Cell culture and maintenance

Murine-derived JAWS II dendritic cells (ATCC, Manassas, VA) were maintained as described earlier.[20] Primary alveolar macrophages were harvested from C57BL6/J mice as per the published method.[21, 22] The viability and morphology of cells were monitored using the trypan blue dye exclusion method and Wright-Giemsa staining, respectively.[23]

Pseudomonas aeruginosa

P. aeruginosa PAO1[24] and green fluorescent protein (GFP)-expressing P. aeruginosa 8830[25] strains (obtained from Dr. William McShan, Department of Pharmaceutical Sciences, OUHSC, OK) were maintained in tryptic soy broth or agar medium. The bacterial cultures were characterized for biochemical characteristics at the Microbiology lab, University of Oklahoma Medical Center, Oklahoma City. As expected, P. aeruginosa colonies were positive for both catalase and oxidase enzymes (BD Biosciences, San Jose, CA), and maintained Gram-negative staining and colony and growth characteristics throughout the study.

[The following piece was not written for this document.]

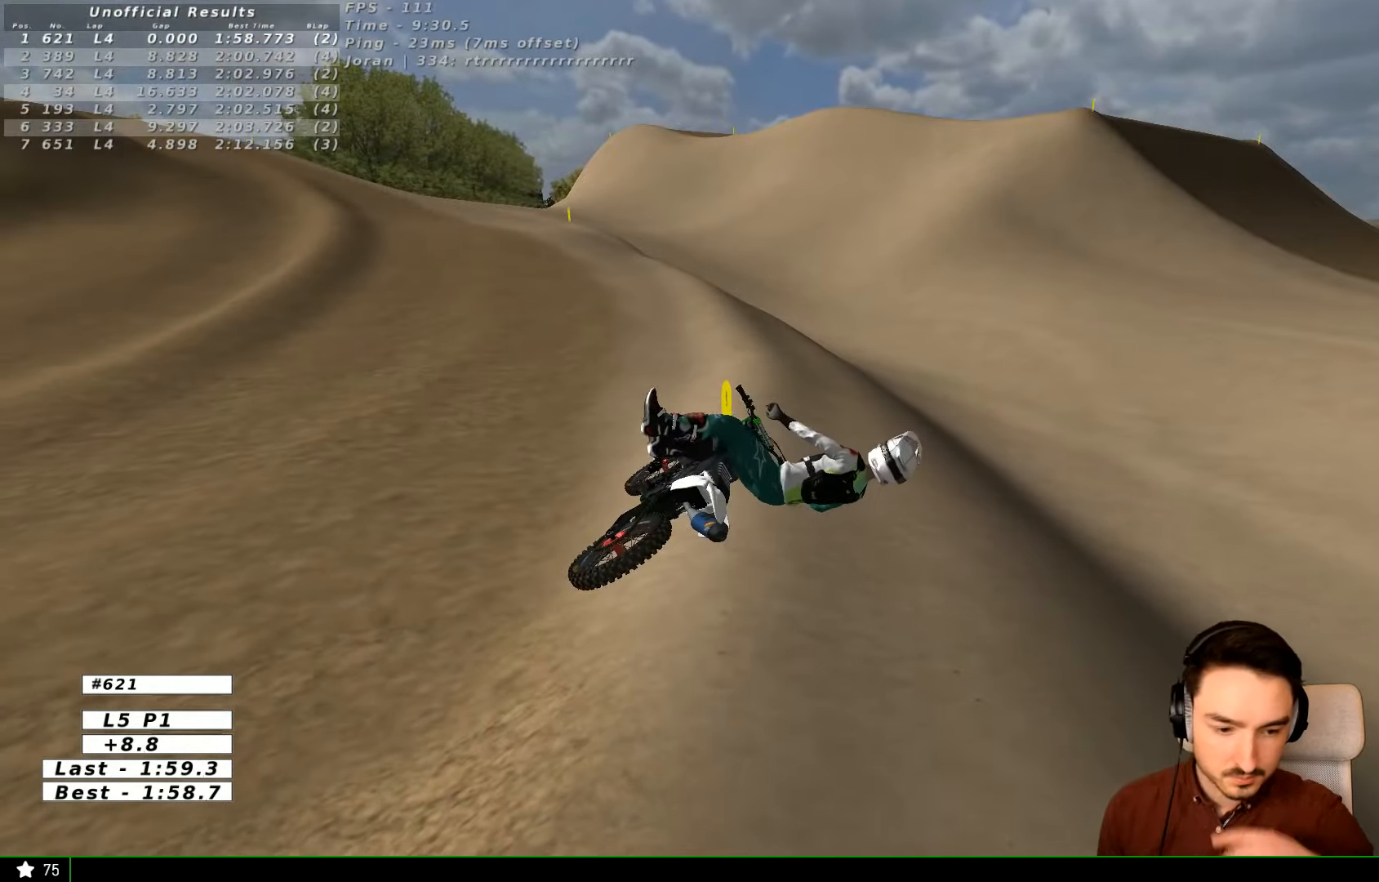
{"buttons": [], "left_stick": "center", "right_stick": "center", "events": []}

Predictions about the antimicrobial regions within SPA4 peptide

The amino acid sequence of SPA4 peptide was screened for an antimicrobial domain using the freely available Collection of Anti-Microbial Peptides (CAMPR3) database,[26] Antimicrobial Sequence Scanning System (AMPA) algorithm,[27] Antimicrobial Database (APD3),[28] and Web-based Prediction of Aggregation-prone Segments (AGGRESCAN) program.[29] The CAMPR3 database is composed of sequences, structures, and family-specific signatures of prokaryotic and eukaryotic antimicrobial peptides, and the prediction algorithm is based on four models: support vector machines (SVM), random forests (RF), artificial neural network (ANN) and discriminant analysis (DA). The RF, SVM, and DA give a probability score (0 to 1) for the prediction. Higher probability indicates greater possibility of the peptide being antimicrobial. If the sequence is predicted to be antimicrobial or not antimicrobial, the results of ANN analysis are denoted as AMP or NAMP, respectively. The accuracy of the prediction results for the models is within the range of 87–93%.[30] The AMPA algorithm uses an antimicrobial propensity scale to generate an antimicrobial profile by means of a sliding window system. The propensity scale was derived using high-throughput screening results from the AMP Bactenecin 2A, a 12-residue peptide for which antimicrobial IC50 values for all amino acid replacements at each position are known (range 0.106–0.479). The calculated antimicrobial index deduced from the corresponding IC50 value for each amino acid substitution provides a good reference for the assessment of the protein sequence determinant. Low propensity value represents the most favored for antimicrobial peptide.[27] The APD3 program predicts the potential of an amino acid sequence to have antimicrobial activity by analyzing each amino acid residue and comparing the physicochemical properties of the sequence with those of the natural AMPs already deposited in the APD3 database.[28] The AMPs have a tendency to aggregate at the site of interaction with the bacterial cell membrane. The AGGRESCAN program calculates the aggregation-propensity values per amino acid (aaAV) derived previously from experimental data.[29]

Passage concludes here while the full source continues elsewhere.